23 July 2014
Saudi Arabia plans to open its stock market, the Arab world's biggest, to direct investment by foreign financial institutions in the first half of next year, the market regulator said.
The opening of the Saudi market, capitalised at about €394bn, is one of the most keenly awaited economic reforms in the largest oil exporting nation. Saudi authorities want to open the stock market to create jobs, diversify the economy beyond oil and expose local firms to more market discipline. But the government has delayed implementing the reform, apparently concerned about causing volatility in the market as well as the political sensitivity of allowing foreigners to build up large stakes in top Saudi companies.
Saudi Arabia’s cabinet authorised overseas financial institutions to trade equities in the Tadawul and gave the Capital Market Authority scope to determine the timing, according to state-run Saudi Press Agency. The CMA is preparing to publish rules for qualified foreign financial institutions, it said in a statement on its website.

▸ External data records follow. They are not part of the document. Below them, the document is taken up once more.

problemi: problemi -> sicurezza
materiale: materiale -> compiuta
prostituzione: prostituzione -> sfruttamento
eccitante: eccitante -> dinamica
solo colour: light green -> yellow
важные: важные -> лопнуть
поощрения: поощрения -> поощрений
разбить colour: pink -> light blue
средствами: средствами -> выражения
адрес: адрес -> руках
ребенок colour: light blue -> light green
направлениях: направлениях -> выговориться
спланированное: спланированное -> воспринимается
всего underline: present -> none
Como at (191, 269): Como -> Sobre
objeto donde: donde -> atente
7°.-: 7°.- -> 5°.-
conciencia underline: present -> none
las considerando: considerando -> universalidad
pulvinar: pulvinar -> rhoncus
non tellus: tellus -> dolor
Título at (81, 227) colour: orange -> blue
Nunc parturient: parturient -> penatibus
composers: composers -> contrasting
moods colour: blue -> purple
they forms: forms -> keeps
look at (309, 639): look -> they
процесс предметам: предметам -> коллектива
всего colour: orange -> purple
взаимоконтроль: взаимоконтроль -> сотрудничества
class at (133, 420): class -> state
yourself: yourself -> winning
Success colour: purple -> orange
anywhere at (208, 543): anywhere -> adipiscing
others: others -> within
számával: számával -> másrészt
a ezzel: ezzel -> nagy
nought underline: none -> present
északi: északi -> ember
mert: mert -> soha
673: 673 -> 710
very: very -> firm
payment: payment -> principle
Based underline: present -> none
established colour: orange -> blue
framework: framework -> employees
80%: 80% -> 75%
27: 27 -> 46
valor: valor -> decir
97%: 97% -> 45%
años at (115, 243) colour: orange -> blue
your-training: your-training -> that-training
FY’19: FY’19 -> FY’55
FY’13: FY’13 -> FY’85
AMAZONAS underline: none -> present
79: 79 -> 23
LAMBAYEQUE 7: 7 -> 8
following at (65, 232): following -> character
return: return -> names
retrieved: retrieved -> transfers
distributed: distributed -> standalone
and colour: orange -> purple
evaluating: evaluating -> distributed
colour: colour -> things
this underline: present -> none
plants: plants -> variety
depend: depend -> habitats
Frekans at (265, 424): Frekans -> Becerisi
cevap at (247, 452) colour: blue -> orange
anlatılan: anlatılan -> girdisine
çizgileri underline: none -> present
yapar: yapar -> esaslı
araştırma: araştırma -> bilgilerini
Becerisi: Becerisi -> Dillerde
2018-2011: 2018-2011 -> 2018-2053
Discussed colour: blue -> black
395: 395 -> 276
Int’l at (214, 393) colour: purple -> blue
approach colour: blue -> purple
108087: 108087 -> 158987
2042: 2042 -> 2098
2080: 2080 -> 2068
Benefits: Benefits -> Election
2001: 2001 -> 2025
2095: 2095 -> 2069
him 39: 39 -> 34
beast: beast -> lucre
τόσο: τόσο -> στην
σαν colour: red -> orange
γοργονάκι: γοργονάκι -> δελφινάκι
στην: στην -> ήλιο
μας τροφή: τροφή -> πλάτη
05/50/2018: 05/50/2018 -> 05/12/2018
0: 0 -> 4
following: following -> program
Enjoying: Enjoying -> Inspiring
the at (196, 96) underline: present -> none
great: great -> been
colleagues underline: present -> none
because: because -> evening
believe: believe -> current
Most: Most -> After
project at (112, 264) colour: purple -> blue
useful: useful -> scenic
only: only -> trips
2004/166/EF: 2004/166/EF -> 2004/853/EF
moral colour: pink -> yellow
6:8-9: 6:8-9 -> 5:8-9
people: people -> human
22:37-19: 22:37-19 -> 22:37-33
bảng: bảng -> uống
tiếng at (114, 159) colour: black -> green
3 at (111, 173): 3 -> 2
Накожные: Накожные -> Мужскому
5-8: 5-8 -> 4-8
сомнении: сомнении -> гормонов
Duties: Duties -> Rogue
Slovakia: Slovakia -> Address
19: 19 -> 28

“International investors have been eager to accumulate blue chip stocks in Saudi for the longest time,” Tariq Qaqish, head of asset management at Dubai-based Al Mal Capital PSC, said. Many have a solid track record and are “uncorrelated to a certain extent to the global financial crisis,” he said. Sabic gained the most since October to 121.75 riyals.
Etihad Etisalat advanced the most since March 2011 to 88 riyals, the highest level in six weeks, and Al Rajhi rose to 67.50 riyals. The CMA said it will seek feedback on the rules from investors and the public for 90 days and will review responses by the end of the year.
Saudi’s exchange is currently limited to investors from the six-nation Gulf Cooperation Council.